The short answer is “yes.” Yes, you should say something to those in your life who have experienced a death of someone close – even if it’s been months or longer since the loss and even if you don’t know what to say. Even if it is hard.
Navigating Grief founder Joan Hitchens specializes in helping people who have experienced a loss of a loved one move through their grief into healing. However, she also has great advice to those who are on the outside – one step removed from the loss – on what to say and how to handle social situations when you encounter someone in your life who you know is grieving.
Here are some guidelines to help you communicate your support in a positive way.
- Use the name of the person who has died when you talk. Don’t be afraid of saying their name.
- Acknowledge the great hole in that person’s life. You can say you are sorry for their loss, even if it’s been a long time since it happened. To some the “sorry” sentiment is received as trite. Sincere acknowledgement is the key.
- Listen. It’s ok to say, “I don’t know what to say.” Because we often don’t. Just show your love and listen. Listening is one of the most powerful ways of being with someone in loss.
- Don’t mistake the mask someone wears, appearing to have it all together, for a sign of full healing. The mask can just be a way to get through the day.
- Ask. Ask if your friend wants to talk. Sometimes having a normal conversation outside of the grief can be helpful.
- Feel. It’s ok to cry. Losing someone is hard. It’s ok to show the person you care for that you might also grieve as well as feel their loss, too.

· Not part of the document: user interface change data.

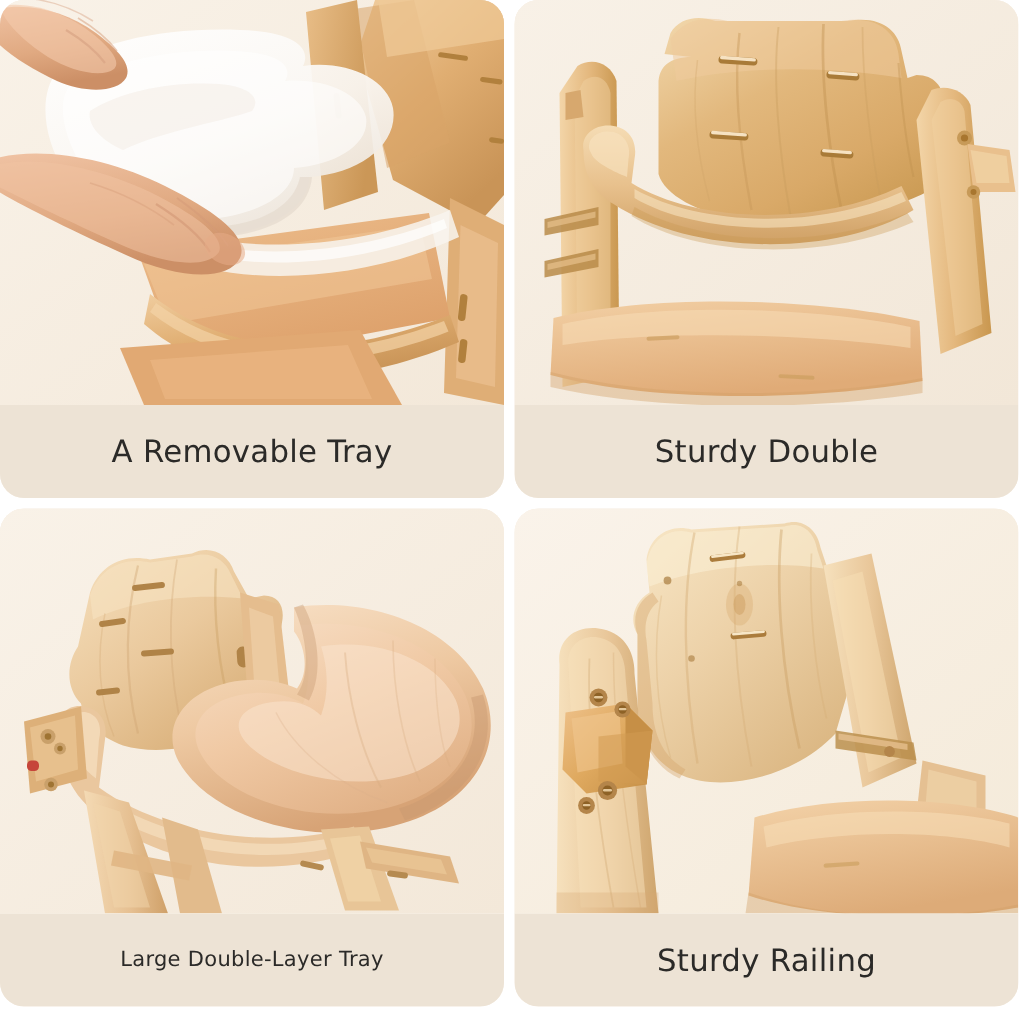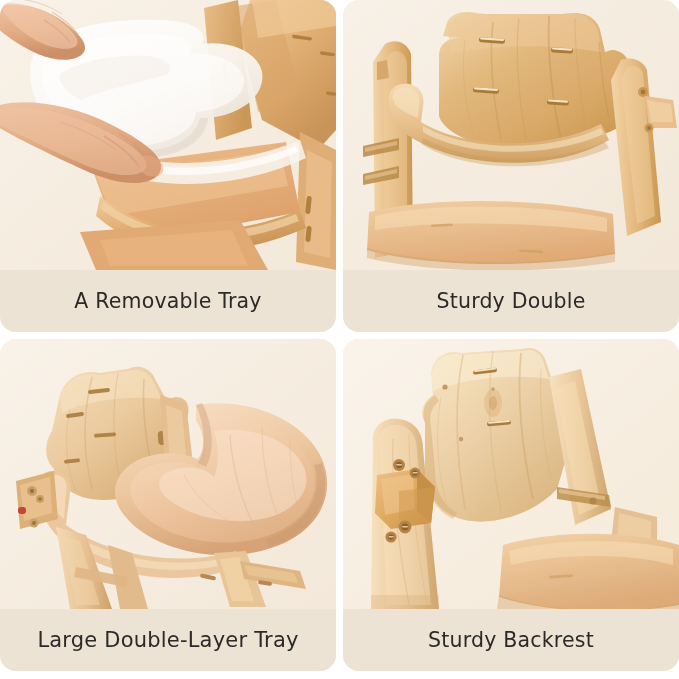--- a/index.html
+++ b/index.html
@@ -40,21 +40,21 @@
     justify-content:center;
   }
   .caption-text{
     font-family:"DejaVu Sans", sans-serif;
     font-size:20.5px;
     font-weight:400;
     letter-spacing:0.2px;
     color:#2b2a28;
     white-space:nowrap;
   }
-  .cap-small{font-size:21px;}
+  .cap-small{font-size:14px;}
 </style>
 </head>
 <body>
 
 <div class="grid">
 
   <div class="panel">
     <div class="photo">
       <svg viewBox="0 0 336 270" preserveAspectRatio="xMidYMid slice">
         <defs>
@@ -515,17 +515,17 @@
 
         <path d="M160 206 C214 190 292 192 336 206 L336 266 C280 276 204 274 156 258 Z" fill="url(#p4seat)"></path>
         <path d="M166 212 C218 198 290 200 330 210 L330 226 C288 214 216 214 168 226 Z" fill="#f8dfb8" opacity="0.55"></path>
         <rect x="206" y="236" width="24" height="2.8" rx="1.4" fill="#c79a58" opacity="0.55" transform="rotate(-4 218 237)"></rect>
         <path d="M156 256 C206 274 282 276 336 264 L336 270 L154 270 Z" fill="#d3a167" opacity="0.4"></path>
 
         <path d="M28 256 L96 256 L96 270 L28 270 Z" fill="#d6aa74" opacity="0.3"></path>
       </svg>
     </div>
     <div class="caption">
-      <span class="caption-text">Sturdy Backrest</span>
+      <span class="caption-text">Sturdy Railing</span>
     </div>
   </div>
 
 </div>
 
 </body></html>

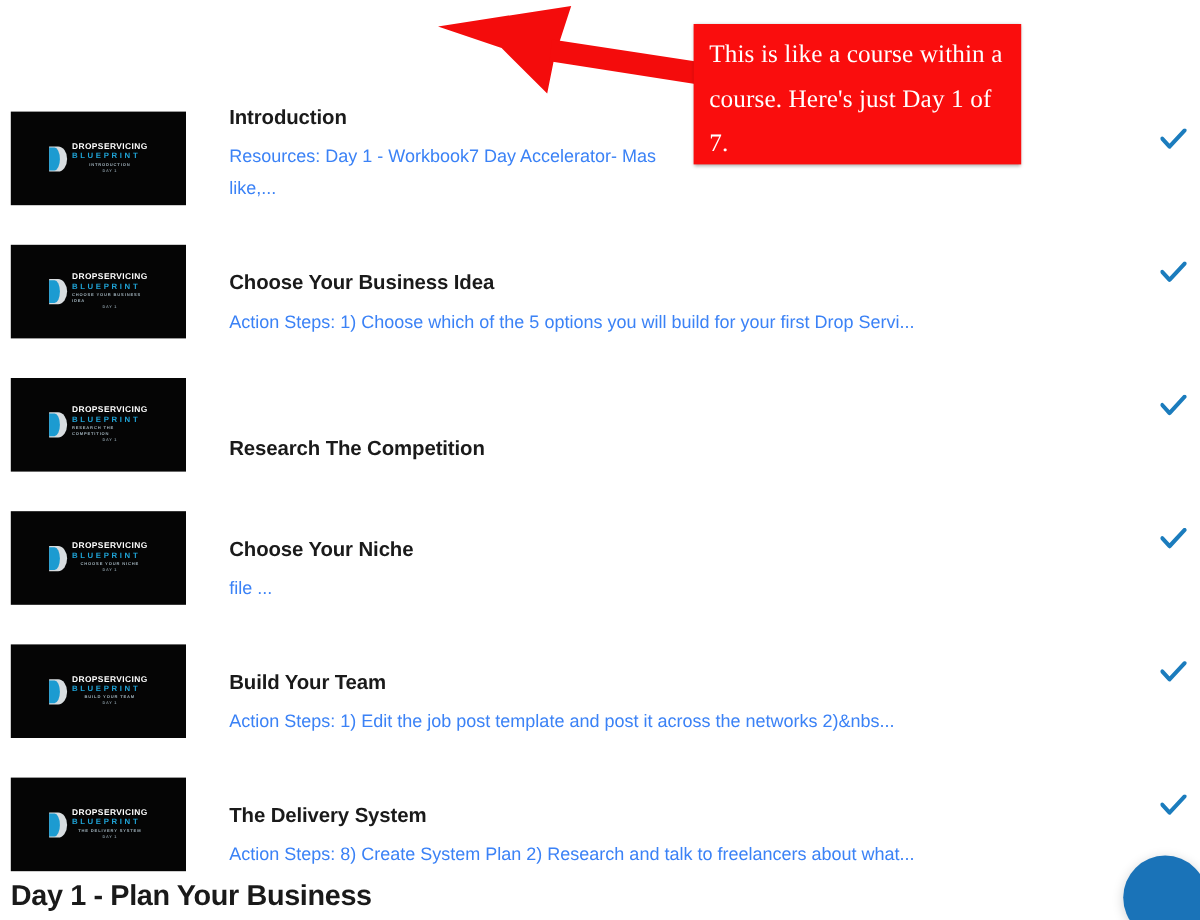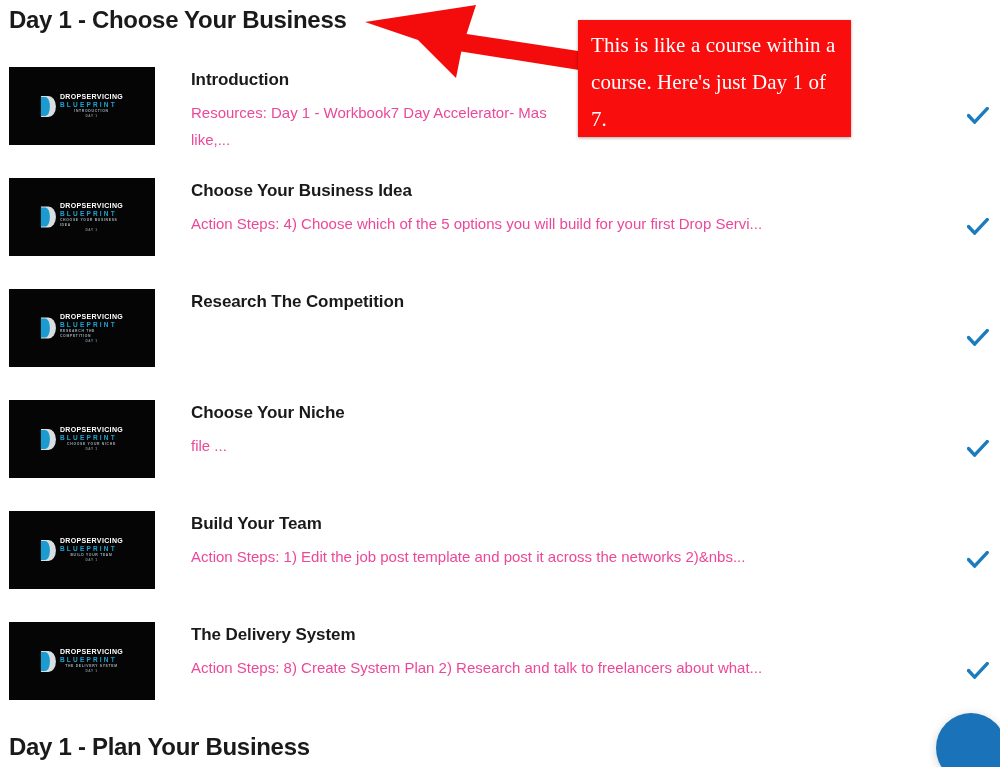--- a/index.html
+++ b/index.html
@@ -34,21 +34,21 @@
   .lesson-list {
     position: absolute;
     top: 60px;
     left: 0;
     width: 1000px;
   }
   .lesson-row {
     position: relative;
     height: 111px;
     display: flex;
-    align-items: flex-start;
+    align-items: flex-end;
   }
   .thumb-wrap {
     width: 146px;
     height: 78px;
     margin-left: 9px;
     margin-top: 7px;
     flex: 0 0 auto;
     position: relative;
   }
   .thumb {
@@ -130,21 +130,21 @@
   .lesson-title {
     font-size: 17px;
     font-weight: bold;
     color: #1a1a1a;
     line-height: 24px;
     margin-bottom: 7px;
     letter-spacing: -0.1px;
   }
   .lesson-desc {
     font-size: 15px;
-    color: #ec4899;
+    color: #3b82f6;
     line-height: 27px;
     font-weight: normal;
   }
 
   .check-wrap {
     position: absolute;
     right: 8px;
     top: 42px;
     width: 28px;
     height: 28px;
@@ -204,21 +204,20 @@
     border-radius: 50%;
     background: #ffffff;
     opacity: 0.0;
   }
 </style>
 </head>
 <body>
 
 <div class="page">
 
-  <div class="section-heading" id="day1-heading">Day 1 - Choose Your Business</div>
 
   <div class="lesson-list">
       <div class="lesson-row">
         <div class="thumb-wrap">
           <div class="thumb">
             <div class="logo-group">
               <div class="logo-mark">
                 <div class="outer"></div>
                 <div class="inner"></div>
               </div>
@@ -254,21 +253,21 @@
                 <div class="logo-l1">DROPSERVICING</div>
                 <div class="logo-l2">BLUEPRINT</div>
                 <div class="logo-l3">CHOOSE YOUR BUSINESS IDEA</div>
                 <div class="logo-l4">DAY 1</div>
               </div>
             </div>
           </div>
         </div>
         <div class="lesson-body">
           <div class="lesson-title">Choose Your Business Idea</div>
-          <div class="lesson-desc">Action Steps: 4) Choose which of the 5 options you will build for your first Drop Servi...</div>
+          <div class="lesson-desc">Action Steps: 1) Choose which of the 5 options you will build for your first Drop Servi...</div>
         </div>
         <div class="check-wrap">
           <svg width="22" height="18" viewBox="0 0 22 18" xmlns="http://www.w3.org/2000/svg">
             <path d="M1.5 8.5 L7.6 15.2 L20.2 1.6" stroke="#1b7cbd" stroke-width="3.4" fill="none" stroke-linecap="round" stroke-linejoin="round"></path>
           </svg>
         </div>
       </div>
       <div class="lesson-row">
         <div class="thumb-wrap">
           <div class="thumb">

- Remember the person who is gone in the best way you know how. Write a note, tell a story of remembrance, give a hug. Your acknowledgement of the loss shows your support. These are especially great to share during milestone dates: birthdays, anniversaries, holidays. “I remember” validates life.
- Avoid “At least…..” This minimizes the loss and is a no-no! “At least… he’s in a better place, she’s not suffering, it happened suddenly, you had time during her illness” – none of these statements comfort and often leave the bereaved misunderstood for his or her pain.
- Show empathy rather than pity. If you have not experienced a similar type of loss, empathy can comes from focus and compassion for the living person you care about. If you have had a similar loss, empathy comes from a more knowing place with recognition that circumstances and relationships may vary.
- No comparisons! Another friend’s loss, divorce compared to spouse loss, distant cousin and child loss can seem like empathy, but often is received as lack of your “getting it” – the huge impact of change and grief that comes after the death of the person mourned.
Death is a universal experience, but grief and loss is vey individual. (Read more on this topic here.) This is why what you say and not say can unknowingly carry a lot of weight. Very often it seems easier to say nothing and hope the person in grief will let you know. But the opposite if often true. The bereaved just want to know that you care and that the life of the loved one lives on through family and friends.